The SSML language root element is <speak>
it contains the SSML text to be spoken. The <speak>
element has two required attributes: xml:lang
(necessary to specify the language to be used for speaking) and
version (indicating the version of the specification, currently
"1.0"). Besides these two attributes, there are a few
optional ones, such as: xmlns, used to
indicate the XML Schema for SSML namespace; xsi:schemalocation,
which is useful to indicate the location of the XML Schema; xml:base,
for specifying the base URI of the root document.
The following table shows which SSML elements are associated to
the five points of Text Analysis described before; the single elements
will be described below.
|
Step
|
Description
|
SSML elements
|
|
1.
|
Text Normalization: |
<sub>,
<say-as>,
<p>,
<s>,
<lexicon> |
|
2.
|
Word Pronunciations:
lexical stress and phonetic transcription |
<phoneme>,
<lexicon>,
xml:lang attribute |
|
3.
|
Sentence Structure |
<break> |
|
4.
|
Sentence-level modification in phonetic transcription |
<emphasis>,
<break> |
|
5.
|
Computation of prosodic
parameters |
<prosody> |
Table 1 - SSML elements for controlling Text Analysis step
All other elements composing the SSML language and
the text to be spoken are contained within the root <speak>
element, but the <meta>, <metadata>
and <lexicon> elements must occur
immediately after the root element. <meta>
and <metadata> elements help to
annotate the document (i.e. author, date, etc.).
This is an example specifying a lexicon which helps to transform
the abbreviations commonly used in SMS text messages into a normalized
and speakable form.
Example 2
<?xml version="1.0"?>
<speak version="1.0" xml:lang="en-US">
<lexicon
uri="file://localhost/share/SMSLexicon.lex"/>
<!--
This is the text of a SMS to be read using a
lexicon
file. -->
I
love U :-)
</speak> |
The main elements for expressing the text structure (step 3. above)

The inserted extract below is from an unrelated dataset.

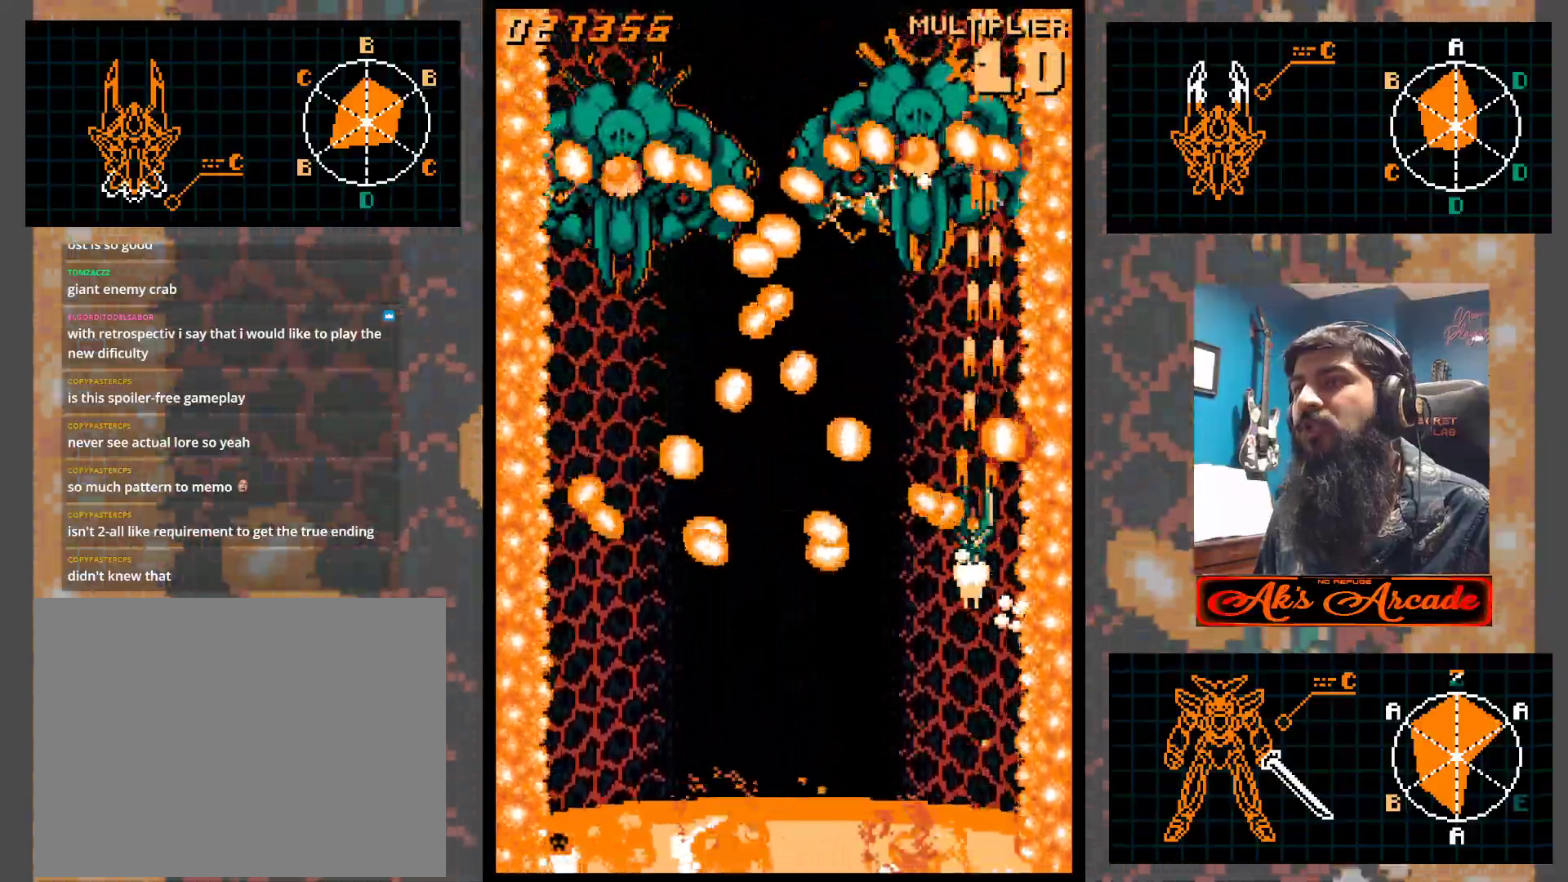
{"buttons": [], "left_stick": "up", "events": [[300, "left_stick", "up"]]}
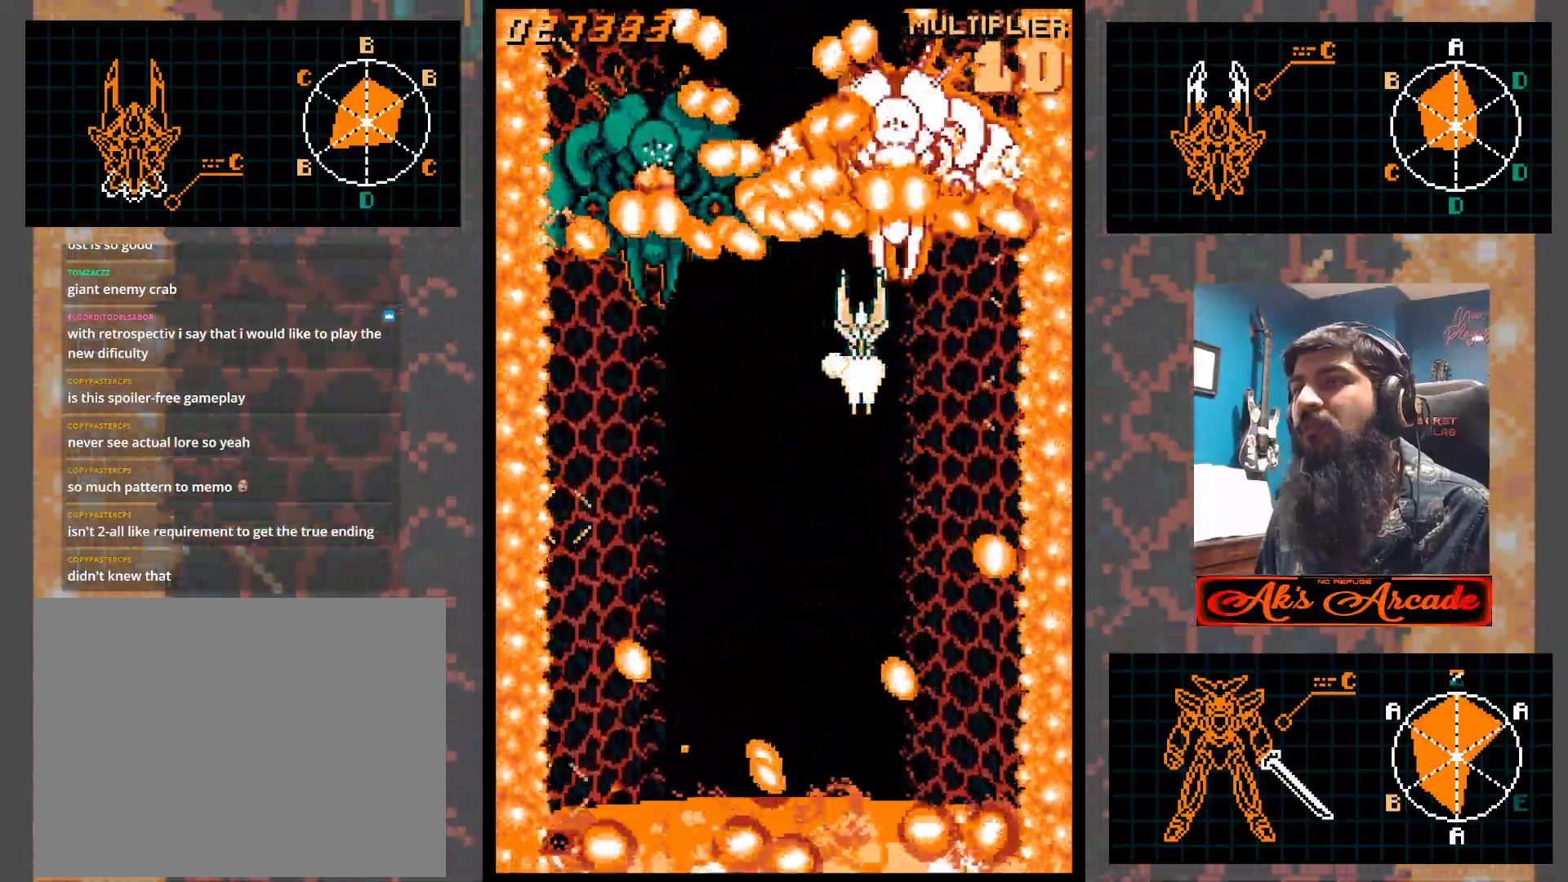
{"buttons": [], "left_stick": "up", "events": [[217, "left_stick", "center"], [467, "left_stick", "up"]]}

are: <p>, representing a paragraph,
and <s>, representing a sentence.
Another one is the <phoneme> element,
which provides in the ph attribute a phonemic/phonetic pronunciation
for the contained text. It is possible to choose different phonemic/phonetic
alphabets using the alphabet attribute ("ipa" for the International
Phonetic Alphabet, see [2]). IPA alphabet
is mandatory, but different engines can support other pronunciation
alphabets (e.g. use "x-loquendo"
for Loquendo alphabet).
Example 3
<?xml version="1.0"?>
<speak version="1.0" xml:lang="en-US">
Tipical italian dishes are
<phoneme alphabet="ipa"
ph="pˈiːt̚sə">
pizza
</phoneme>
<-- "pizza" will be pronunced
as: p.i.t.s. -->
and
<phoneme alphabet="ipa"
ph="spəgˈet̬i">
spaghetti.
</phoneme>
<-- "spaghetti" will be pronunced as: sp.g.et.i
-->
</speak> |
To expand an abbreviation (step 1. above), the <sub>
element will be used. It indicates that the contained text for pronunciation
will be replaced by the alias attribute value.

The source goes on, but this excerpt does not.